### Work task
Lines that include the string "Corporations" are the ones to copy from the entries below.

### Data extract

⟨

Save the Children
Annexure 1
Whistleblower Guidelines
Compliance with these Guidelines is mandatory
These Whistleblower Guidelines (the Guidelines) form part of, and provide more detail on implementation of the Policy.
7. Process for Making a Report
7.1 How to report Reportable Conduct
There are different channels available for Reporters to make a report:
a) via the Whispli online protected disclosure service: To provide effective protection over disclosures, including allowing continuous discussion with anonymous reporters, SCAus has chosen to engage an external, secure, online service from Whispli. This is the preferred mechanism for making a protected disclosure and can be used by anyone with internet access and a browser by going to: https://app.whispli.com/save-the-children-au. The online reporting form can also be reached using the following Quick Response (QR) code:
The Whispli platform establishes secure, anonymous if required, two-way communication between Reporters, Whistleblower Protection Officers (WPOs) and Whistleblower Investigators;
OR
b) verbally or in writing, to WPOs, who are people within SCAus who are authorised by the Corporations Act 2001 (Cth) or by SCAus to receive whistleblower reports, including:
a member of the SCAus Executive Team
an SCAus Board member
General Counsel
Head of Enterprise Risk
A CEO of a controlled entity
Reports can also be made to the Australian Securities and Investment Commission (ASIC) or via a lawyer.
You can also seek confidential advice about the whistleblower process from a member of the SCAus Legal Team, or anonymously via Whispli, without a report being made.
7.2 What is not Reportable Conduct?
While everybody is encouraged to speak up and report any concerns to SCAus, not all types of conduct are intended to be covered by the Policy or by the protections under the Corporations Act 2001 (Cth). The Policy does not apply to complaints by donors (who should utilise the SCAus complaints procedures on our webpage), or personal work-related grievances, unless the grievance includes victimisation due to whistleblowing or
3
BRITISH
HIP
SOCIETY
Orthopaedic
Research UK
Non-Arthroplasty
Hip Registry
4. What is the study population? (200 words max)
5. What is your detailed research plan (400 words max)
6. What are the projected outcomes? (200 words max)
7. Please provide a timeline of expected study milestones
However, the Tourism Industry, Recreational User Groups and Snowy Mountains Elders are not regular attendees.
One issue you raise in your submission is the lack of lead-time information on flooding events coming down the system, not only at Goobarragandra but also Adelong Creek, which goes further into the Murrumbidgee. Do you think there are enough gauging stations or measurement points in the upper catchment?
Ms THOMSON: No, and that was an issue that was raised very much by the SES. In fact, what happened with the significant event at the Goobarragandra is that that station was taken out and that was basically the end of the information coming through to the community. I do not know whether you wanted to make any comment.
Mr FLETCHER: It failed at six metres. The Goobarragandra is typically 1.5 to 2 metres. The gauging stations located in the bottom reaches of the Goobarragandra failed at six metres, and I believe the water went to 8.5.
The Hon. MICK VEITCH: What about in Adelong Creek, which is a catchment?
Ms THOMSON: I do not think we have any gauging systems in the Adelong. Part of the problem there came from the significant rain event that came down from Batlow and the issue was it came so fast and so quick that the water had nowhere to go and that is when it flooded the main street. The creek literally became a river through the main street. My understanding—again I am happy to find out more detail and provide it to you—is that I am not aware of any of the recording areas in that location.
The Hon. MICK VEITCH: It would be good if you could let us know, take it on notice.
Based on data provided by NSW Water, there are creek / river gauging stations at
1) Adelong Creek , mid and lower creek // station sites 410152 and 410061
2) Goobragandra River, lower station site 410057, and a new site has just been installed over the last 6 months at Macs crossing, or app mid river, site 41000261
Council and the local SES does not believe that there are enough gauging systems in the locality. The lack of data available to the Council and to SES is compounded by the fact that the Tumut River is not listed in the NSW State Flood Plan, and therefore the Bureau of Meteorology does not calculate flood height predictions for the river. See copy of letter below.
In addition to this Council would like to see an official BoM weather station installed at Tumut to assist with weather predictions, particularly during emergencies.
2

⟩

### Written response
b) verbally or in writing, to WPOs, who are people within SCAus who are authorised by the Corporations Act 2001 (Cth) or by SCAus to receive whistleblower reports, including:
While everybody is encouraged to speak up and report any concerns to SCAus, not all types of conduct are intended to be covered by the Policy or by the protections under the Corporations Act 2001 (Cth). The Policy does not apply to complaints by donors (who should utilise the SCAus complaints procedures on our webpage), or personal work-related grievances, unless the grievance includes victimisation due to whistleblowing or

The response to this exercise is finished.